> GIVEN REQUEST 1: From the spatchcocked chicken recipe, name every ingredient that the list describes as organic.
> GIVEN REQUEST 2: Reproduce the section of the spatchcocked chicken recipe that opens with the words containing "1.5kg/3-3.5lb Free Range" and closes with "Paprika (not smoked)".

> EXCERPT PROVIDED:
Succulent Spicy Spatchcocked Chicken Recipe

I've been making this chicken for years and it's a wonderful recipe if you're having guests over for lunch or dinner, you can prepare it the night before and then it's just a question of sticking it in the oven so that it's ready for when they arrive - and you get to spend time with your guests instead of being stuck in the kitchen. This is also great on a BBQ because the chicken is spatchcocked and already marinated in the spices and oil and will cook all the way through in a fairly short time.


This recipe is probably not for the squeamish or for those who don't like to touch chicken (how weird is that) and you will need a pair of decent kitchen scissors or a sharp heavy knife - I know it sounds like the start of a gorey horror film but bear with me it will all be worth it and you will end up with crisp garlic spicy roasted chicken. It is also very quick to cook once the marinating process is complete because the chicken has been spatchcocked.


Ingredients:


1.5kg/3-3.5lb Free Range Chicken

juice of 1 Organic Lemon

1 large Organic Red Pepper

1 large Organic Plum Tomato

4 Garlic Cloves, crushed

1 tbsp Cayenne Pepper

1 tbsp Paprika (not smoked)

1 tbsp Dried Oregano

Half tsp Ground Black Pepper

1 tsp Salt

2 tsp Olive Oil


Note: Do not pre-heat your oven.

  • With your chosen instrument of torture, scissors, axe, sharp knife, remove the backbone of the chicken. For those of you who have never attempted this it is much much easier than you think, basically you're going to cut down either side of the Parsons Nose (some people call it the Pope's Nose, basically it's the pointed end bit that looks like a tail). Once you have removed the backbone I suggest popping it in a freezer bag and freezing it, once I have a few of these in the freezer I use them to make chicken stock, gravy and soup.

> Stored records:
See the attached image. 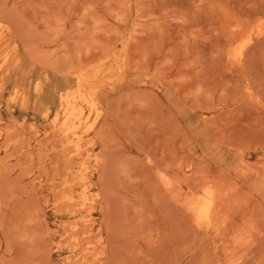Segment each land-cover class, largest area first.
Masks as SVG:
<instances>
[{
    "label": "rangeland",
    "instance_id": "rangeland-1",
    "mask_svg": "<svg viewBox=\"0 0 264 264\" xmlns=\"http://www.w3.org/2000/svg\"><path fill=\"white\" fill-rule=\"evenodd\" d=\"M0 264H264V0H0Z\"/></svg>",
    "mask_w": 264,
    "mask_h": 264
},
{
    "label": "bare ground",
    "instance_id": "bare-ground-1",
    "mask_svg": "<svg viewBox=\"0 0 264 264\" xmlns=\"http://www.w3.org/2000/svg\"><path fill=\"white\" fill-rule=\"evenodd\" d=\"M73 106V105H72ZM73 110V109H72ZM67 112V111H66ZM79 139V138H78ZM207 203V202H206ZM204 206V205H203ZM202 206V207H203ZM210 209H209V205H207V206H205L204 208H203V211L205 212V214L204 215H202V216H200V212H198L197 213V215L198 216H200L199 218H200V220H203V219H206V217H207V215H209V213H210V211H209ZM207 213V214H206ZM213 215H214V213H213ZM198 216H196L197 218H198Z\"/></svg>",
    "mask_w": 264,
    "mask_h": 264
}]
</instances>
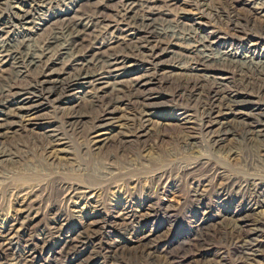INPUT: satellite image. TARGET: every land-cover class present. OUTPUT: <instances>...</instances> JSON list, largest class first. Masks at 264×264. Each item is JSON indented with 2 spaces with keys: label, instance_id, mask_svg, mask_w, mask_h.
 <instances>
[{
  "label": "bare ground",
  "instance_id": "obj_1",
  "mask_svg": "<svg viewBox=\"0 0 264 264\" xmlns=\"http://www.w3.org/2000/svg\"><path fill=\"white\" fill-rule=\"evenodd\" d=\"M71 1L0 0V32L29 26L39 13ZM91 1L78 21L65 22L42 49L0 42V137L42 129L30 143L42 161L55 163L67 159L72 145L101 156L109 140L101 139L100 130L120 115L125 131L114 140V155L101 171L83 179L87 187L66 182L69 175L58 172L45 184L16 191V217L6 234L0 232V264H230L229 258L232 264H264V176L249 175L264 168V24L258 19L264 10L253 7L255 0ZM111 1L121 7L110 8ZM55 48L60 51L57 61L71 56V62L53 74L39 52ZM176 53L188 67L163 62L165 55ZM31 67L38 70L23 78ZM138 71L145 75L132 77ZM155 81L158 94L146 88ZM225 81L234 87L221 88ZM82 87L87 90L61 110L58 122L39 123L41 116L34 112L44 101L63 100ZM156 113L177 122L174 133L155 126ZM230 136L238 148L221 150ZM167 139L185 152L201 145L209 154L179 159L172 150L166 158L153 159L163 163L160 169L147 178L136 176L147 167V152ZM239 148L254 152L241 175L229 171L225 162ZM14 149L20 154L16 144L2 145L0 165L17 156ZM145 181L151 183L144 188L147 203L139 204L134 194ZM121 187L126 197H116ZM242 192L250 196L244 211ZM232 195L238 202L233 215L227 207ZM169 196L177 199L175 205L164 202ZM104 197L111 200L107 210ZM61 198L69 215L59 208ZM206 200L224 209L214 225H205L212 217ZM204 206L208 212L196 221ZM180 214L192 218L195 232L186 235L181 252L172 253V231L157 237L152 233L160 228L157 223ZM78 222L81 229L69 230V224ZM52 239L59 242L57 249L50 246ZM128 240L133 247H126ZM88 249L89 262L82 259Z\"/></svg>",
  "mask_w": 264,
  "mask_h": 264
},
{
  "label": "rangeland",
  "instance_id": "obj_2",
  "mask_svg": "<svg viewBox=\"0 0 264 264\" xmlns=\"http://www.w3.org/2000/svg\"><path fill=\"white\" fill-rule=\"evenodd\" d=\"M90 2L91 0H77L73 2H69L65 6H61L58 8H55L54 10L50 12H41L39 13L40 18H36L35 21L32 22L29 26L22 27V28H16V29H5L2 32H0V42L4 43L8 40L12 41L14 45L21 46V45H26L30 48V50H35L36 49H42L41 47L43 46V43L50 38L51 33L62 27V25L65 22L69 21H78L81 14H84V12H87L90 7ZM110 8L115 9L121 7V4L119 1H111L109 4ZM113 6V7H112ZM253 7L257 10H264V0H255ZM5 14H8L9 11H4ZM57 14L58 18L54 19L53 15ZM259 21H261L264 24V18L263 17H258ZM225 46H229L230 42L224 43ZM177 52H180L179 49H176ZM42 51L39 52L40 61H45L46 63H49L51 67V72L53 74L59 73L60 71L63 70V68H66L65 66L71 62V56H64L60 61H57V59L60 56V51L59 48L52 49L50 52L43 53ZM163 62L171 65L172 63H180L183 67H188L187 62L181 61V57L176 53V54H167L163 58ZM38 69L36 67H31L27 71H25V74L22 76L23 78H26L30 76L31 74H34ZM143 71H138L136 72L132 77H140L143 76ZM26 76V77H25ZM130 77V78H132ZM21 78V77H20ZM18 79L21 80V79ZM234 87V84L232 82H223L221 88L230 90ZM147 90H151L153 94H158L160 93L159 91V85L158 82L155 81L152 85H149L146 87ZM87 90L86 87H82L81 90H76L70 96L64 97L63 100L60 101H53V100H47L44 101V104L42 107H40L37 111L34 113L36 115L41 116L39 123L42 124V122L46 120H53L56 121L55 117H60L62 114L61 110L66 109L68 107H71L72 104H74L77 100V97H81V93L83 91ZM149 92V91H148ZM72 98V99H71ZM60 102V103H59ZM261 105H264V98L260 100ZM163 110V109H161ZM55 114V115H54ZM126 113L125 115H127ZM59 115V116H58ZM124 115L118 116V121L107 127L106 130L102 129L100 130L101 134V139H108L109 142L106 147L103 148V153H101V156H90L89 154H84L81 151L78 150L77 146L78 145H72V148H70V154L67 156L66 160H63L62 162H45L38 157L37 152H36V147L33 146L32 143H30V140H36L37 137L42 135L43 130L42 129H33L30 131H20L16 134H6L4 137H0V148H2V145L6 143L7 144H16L17 147L20 148L18 149L17 154L16 150L17 148L14 149L16 152L17 156H14L13 159L9 160L8 162H5L4 164L0 165V232H4V234L7 233L8 229L11 227L13 220L15 219L16 211L18 209L17 205V199H16V191H20L22 188L25 187H35L39 186L42 184L46 183L49 181L48 178H51L52 176H57L59 175L58 172H64L68 174L67 176L70 178H64L65 176H62V179H67L66 182L70 184H77L85 180L86 175H95L98 174L97 172L101 171V166L103 164L107 163V160L111 158L112 155H114V140L116 137L121 134L122 132L125 131V129H122V125L125 123L123 119ZM161 117V118H160ZM42 118V119H41ZM154 121L155 126L162 127L164 133H168V135L174 133V129L176 128L177 122L173 120H166L163 117V114L156 113L154 117L152 118ZM58 122V120L56 121ZM42 128V125H41ZM173 139V138H172ZM172 139H167V141L163 144H159L152 149H150L147 152V159L149 160L148 163H146V168H144L141 172L137 173L136 176L138 177H143L147 178L152 172L158 170L161 168L163 163H160L157 160H153L154 158H164L165 156L169 155V153L173 150L176 152L175 154L177 155V158H183V155L185 157L184 159H190L192 158V154L196 153L202 154V155H208L209 150H205L201 145L197 146L196 148L190 150V151H183L178 148H176L174 145L175 141ZM171 140V141H170ZM137 141V140H136ZM3 143V144H2ZM136 142H132L131 144H135ZM170 143V144H169ZM173 143V144H172ZM32 146V147H31ZM172 146V147H171ZM238 143L234 141L232 136L228 137L226 141L222 144L221 150L224 149H230L231 147L238 148ZM27 147V148H26ZM172 148V149H171ZM174 148V149H173ZM177 150H176V149ZM166 149H168L167 152ZM202 149V150H201ZM244 149L239 148L238 151L239 153L235 155L228 156L226 158V167H228L229 171L235 173V174H242L243 172L247 171V165L251 164L253 161V156L252 154L254 153L253 151H243ZM23 151V152H22ZM79 151V152H78ZM172 151V152H173ZM178 151V152H177ZM22 152V153H21ZM185 152V153H184ZM106 153V155H105ZM111 153V154H109ZM167 153V155H165ZM178 153V154H177ZM109 154V155H108ZM160 154V155H159ZM187 154V155H186ZM189 154V155H188ZM19 155V156H18ZM165 155V156H164ZM64 156V155H63ZM110 156V157H109ZM190 156V157H189ZM108 158V159H107ZM166 158V157H165ZM122 160H117L115 163L118 164V167L120 170L124 171L126 166L124 167L123 163H121ZM156 161L157 163L153 162ZM246 161V162H245ZM251 162V163H250ZM248 163V164H247ZM247 169V170H246ZM99 170V171H98ZM243 171V172H242ZM257 172L255 173V170L249 171V175L251 174H261L264 176V168H260L256 170ZM95 172V174H94ZM237 172V173H236ZM148 175V176H147ZM260 175V176H261ZM145 176V177H144ZM243 177V176H240ZM47 178V179H46ZM77 179V180H76ZM81 179V180H79ZM84 179V180H83ZM24 180H27L25 182ZM69 180V181H68ZM141 180V179H140ZM244 180V179H243ZM34 181V184L33 182ZM79 181V182H78ZM245 181V180H244ZM250 181V180H249ZM32 182V183H31ZM36 182V183H35ZM44 182V183H43ZM74 182V183H73ZM26 183V184H25ZM38 183V184H37ZM183 183V192L185 191V183ZM25 184V185H24ZM29 184V186H28ZM32 184V185H31ZM85 183L82 184V186L87 187L88 184L84 185ZM145 184V185H144ZM151 184V183H150ZM150 184H147V182H143L142 187L135 191L134 198L139 204H146L147 203V189L144 188H149ZM148 187H147V186ZM11 186V187H10ZM25 186V187H24ZM145 186V187H144ZM152 187V186H151ZM154 187V186H153ZM152 187V188H153ZM20 188V189H19ZM19 189V190H18ZM12 191V192H11ZM13 191L15 193H13ZM126 188L121 187L120 193L116 195V197H126ZM43 193V192H42ZM146 193V194H145ZM125 194V195H124ZM244 194V195H243ZM45 195V194H43ZM2 196V197H1ZM116 197H110V198H116ZM128 197V196H127ZM232 195V199H233ZM249 197V199H248ZM105 198V197H104ZM102 200L103 205L105 206L106 210L109 207L110 201L108 198H105ZM236 199V200H235ZM235 199L232 201L230 200L229 204L227 207L230 209V213L232 215L234 214V210L236 209V204L237 197L235 196ZM52 200V199H51ZM115 200V199H114ZM176 198L173 196L166 197L164 199V202H168L170 204H176ZM62 201V203H61ZM109 201V202H108ZM59 208L62 211L67 212L69 210V207L67 206V203L65 201L63 202V198L59 199ZM250 203V196L246 193H241V201H240V207L242 208L241 210H246L248 207V204ZM206 204L211 205V211H212V217L207 221V224H216L220 220H222L223 215L222 212H224V209L220 208L219 206H216V203L210 204V202L206 200ZM208 205V206H209ZM214 205V206H213ZM244 205V206H243ZM61 206V207H60ZM65 207V208H63ZM261 209V208H260ZM259 209V210H260ZM204 212H208V208L204 206L202 209L199 210V213L197 216L194 217L196 221H200L202 216H204ZM68 215L70 212H67ZM229 213V216L231 217ZM110 214V213H109ZM246 214H241L242 217H244ZM227 215V217H229ZM226 217V216H225ZM192 218H184L183 214H180L178 218L171 219V222H164V223H157L156 230L152 233L153 236L157 237L158 235L161 236L163 234L170 235L169 233L171 232V239H170V245L168 248H172L171 252L172 253H178L182 251V244L184 241H186V235L193 234L192 231L195 229L193 227V224L191 223ZM251 220V221H250ZM194 221V222H196ZM252 219H249V224L252 222ZM38 222V221H37ZM36 222V223H37ZM176 223V224H175ZM198 224V223H197ZM170 225V226H169ZM83 226L81 222L74 223V224H69V230H74L78 231L81 229ZM170 227V228H169ZM149 231H151V228H149ZM115 238V237H112ZM110 238L109 240H112ZM59 240H63V238H60ZM135 243L132 240L126 241L125 245L128 248L133 247ZM50 246L57 249L59 247V242L56 241L55 239H52L50 241ZM92 249H88L82 254V259L86 261L92 260V255H91ZM85 257V258H84ZM90 257V258H89ZM230 259V260H229ZM228 262L232 264L234 261L233 259L229 258ZM44 260V258H42ZM264 263V262H263Z\"/></svg>",
  "mask_w": 264,
  "mask_h": 264
}]
</instances>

> EXERCISE RESULT 1:
- Juice of 1 Organic Lemon
- 1 large Organic Red Pepper
- 1 large Organic Plum Tomato

> EXERCISE RESULT 2:
1.5kg/3-3.5lb Free Range Chicken

juice of 1 Organic Lemon

1 large Organic Red Pepper

1 large Organic Plum Tomato

4 Garlic Cloves, crushed

1 tbsp Cayenne Pepper

1 tbsp Paprika (not smoked)